The 198-page agreement is a dense read – so dense, in fact, that it has overwhelmed the community's small, rundown band office. There are a dizzying array of commitments: from environmental management committees and joint management committees to employee advisory committees, wildlife management plans, mining monitors and human-resources inventories.

Theresa Hall, who was IBA co-ordinator and later became chief for a term, confessed she hadn't even heard of some of the committees and positions laid out in the document. She wasn't aware, for instance, that her first nation could request government valuation reports showing the mine's production values, access laid out in section 10.11.1. She hadn't seen De Beers's annual environmental reports, and she admitted the IBA co-ordinator position had been empty for years. The agreement even gave the community an opportunity to find a native name for Victor, but chief and council missed the deadline. Keeping up with the IBA is too much, Ms. Hall said. "We can sign the best agreement in the world, but if we don't have the people with the educational requirements, then it's false promises."

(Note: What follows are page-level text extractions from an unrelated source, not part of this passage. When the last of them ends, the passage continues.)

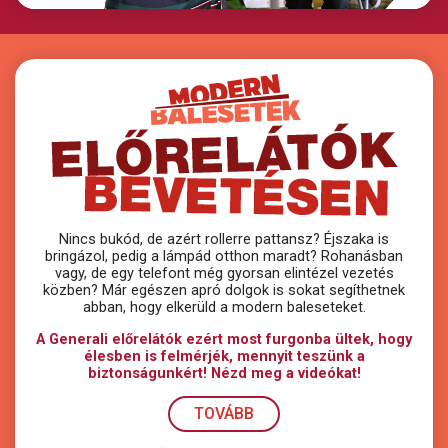
Nincs bukód, de azért rollerre pattansz? Éjszaka is
bringázol, pedig a lámpád otthon maradt? Rohanásban
vagy, de egy telefont még gyorsan elintézel vezetés
közben? Már egészen apró dolgok is sokat segíthetnek
abban, hogy elkerüld a modern baleseteket.
A Generali előrelátók ezért most furgonba ültek, hogy
élesben is felmérjék, mennyit teszünk a
biztonságunkért! Nézd meg a videókat!
TOVÁBB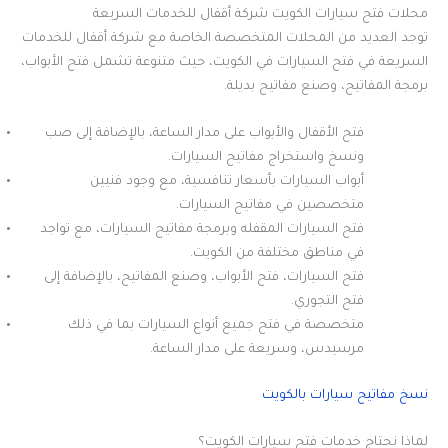
محلات فتح سيارات الكويت شركة أقفال للخدمات السريعة
توجد العديد من المحلات المتخصصة الخاصة مع شركة أقفال للخدمات
السريعة في فتح السيارات في الكويت، حيث متنوعة تشمل فتح الأبواب،
برمجة المفاتيح، وصنع مفاتيح بديلة.
فتح الأقفال والأبواب على مدار الساعة، بالإضافة إلى صب
ونسخ واستخراج مفاتيح السيارات.
أبواب السيارات بأسعار تنافسية، مع وجود فنيين
متخصصين في مفاتيح السيارات.
فتح السيارات المقفله وبرمجة مفاتيح السيارات، مع تواجد
في مناطق مختلفة من الكويت.
فتح السيارات، فتح الأبواب، وصنع المفاتيح، بالإضافة إلى
فتح التجوري.
متخصصة في فتح جميع أنواع السيارات بما في ذلك
مرسيدس، وسريعة على مدار الساعة.
نسخ مفاتيح سيارات بالكويت
لماذا نحتاج خدمات فتح سيارات الكويت؟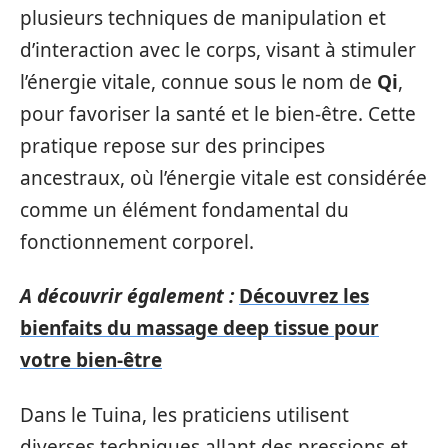
plusieurs techniques de manipulation et
d’interaction avec le corps, visant à stimuler
l’énergie vitale, connue sous le nom de
Qi
,
pour favoriser la santé et le bien-être. Cette
pratique repose sur des principes
ancestraux, où l’énergie vitale est considérée
comme un élément fondamental du
fonctionnement corporel.
A découvrir également :
Découvrez les
bienfaits du massage deep tissue pour
votre bien-être
Dans le Tuina, les praticiens utilisent
diverses techniques allant des pressions et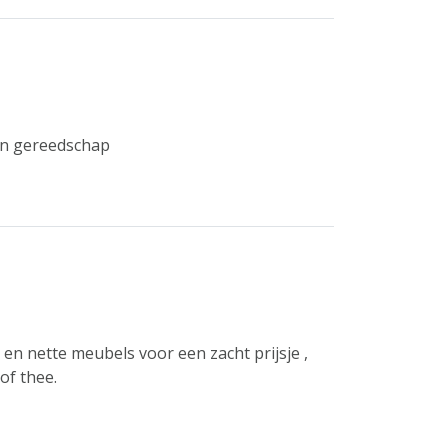
rn gereedschap
en nette meubels voor een zacht prijsje ,
of thee.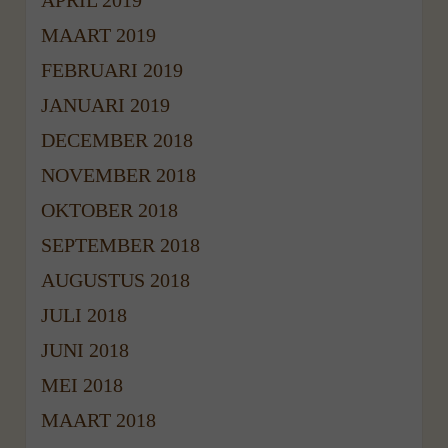
APRIL 2019
MAART 2019
FEBRUARI 2019
JANUARI 2019
DECEMBER 2018
NOVEMBER 2018
OKTOBER 2018
SEPTEMBER 2018
AUGUSTUS 2018
JULI 2018
JUNI 2018
MEI 2018
MAART 2018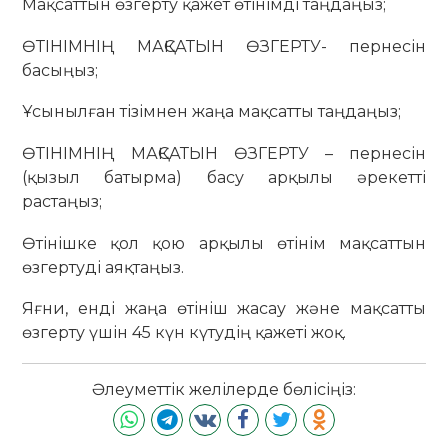
Мақсаттын өзгерту қажет өтінімді таңдаңыз;
ӨТІНІМНІҢ МАҚСАТЫН ӨЗГЕРТУ- пернесін
басыңыз;
Ұсынылған тізімнен жаңа мақсатты таңдаңыз;
ӨТІНІМНІҢ МАҚСАТЫН ӨЗГЕРТУ – пернесін
(қызыл батырма) басу арқылы әрекетті
растаңыз;
Өтінішке қол қою арқылы өтінім мақсаттын
өзгертуді аяқтаңыз.
Яғни, енді жаңа өтініш жасау және мақсатты
өзгерту үшін 45 күн күтудің қажеті жоқ.
Әлеуметтік желілерде бөлісіңіз: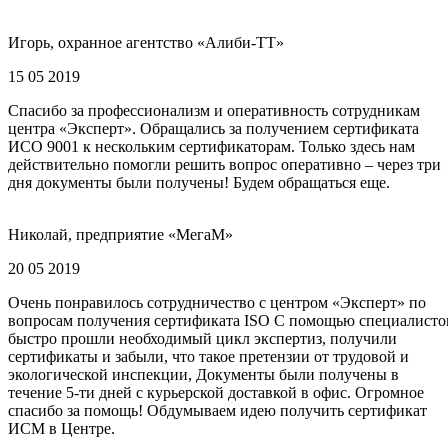
Игорь, охранное агентство «Алиби-ТТ»
15 05 2019
Спасибо за профессионализм и оперативность сотрудникам
центра «Эксперт». Обращались за получением сертификата
ИСО 9001 к нескольким сертификаторам. Только здесь нам
действительно помогли решить вопрос оперативно – через три
дня документы были получены! Будем обращаться еще.
Николай, предприятие «МегаМ»
20 05 2019
Очень понравилось сотрудничество с центром «Эксперт» по
вопросам получения сертификата ISO С помощью специалисто
быстро прошли необходимый цикл экспертиз, получили
сертификаты и забыли, что такое претензии от трудовой и
экологической инспекции, Документы были получены в
течение 5-ти дней с курьерской доставкой в офис. Огромное
спасибо за помощь! Обдумываем идею получить сертификат
ИСМ в Центре.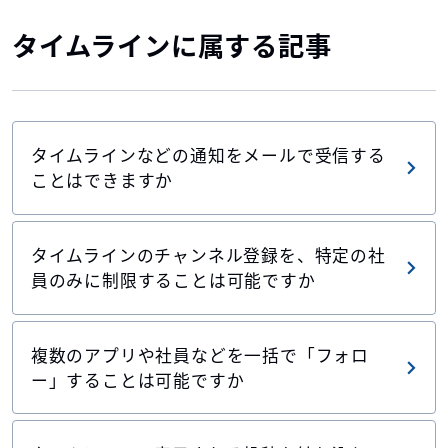
タイムラインに属する記事
タイムラインなどの通知をメールで受信する
ことはできますか
タイムラインのチャンネル登録を、特定の社
員のみに制限することは可能ですか
複数のアプリや社員などを一括で「フォロ
ー」することは可能ですか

Village activist Greg Shisheesh has been lobbying for a revised IBA for several years. He has collected more than 600 signatures asking De Beers to reopen its agreement with Attawapiskat. His petition has not been answered. "It's not that we don't want De Beers on our land," he said. "We just want to make sure they're doing their part." After a pause, he added: "It breaks down at our level. … We don't understand who we're dealing with – we're dealing with a giant that's dealt with aboriginal people all over the world. And our staff is not educated, so we're not able to catch up."

Mr. Shisheesh, however, acknowledged there have been governance issues in Attawapiskat. And he welcomes the fact that Ottawa recently sent in a third-party manager to oversee the community's operations – a deeply divisive move that has angered many.

"There's no doubt we're in a mess financially," he said. "We lack training and we lack education. But regardless, we need help cleaning up the financial situation."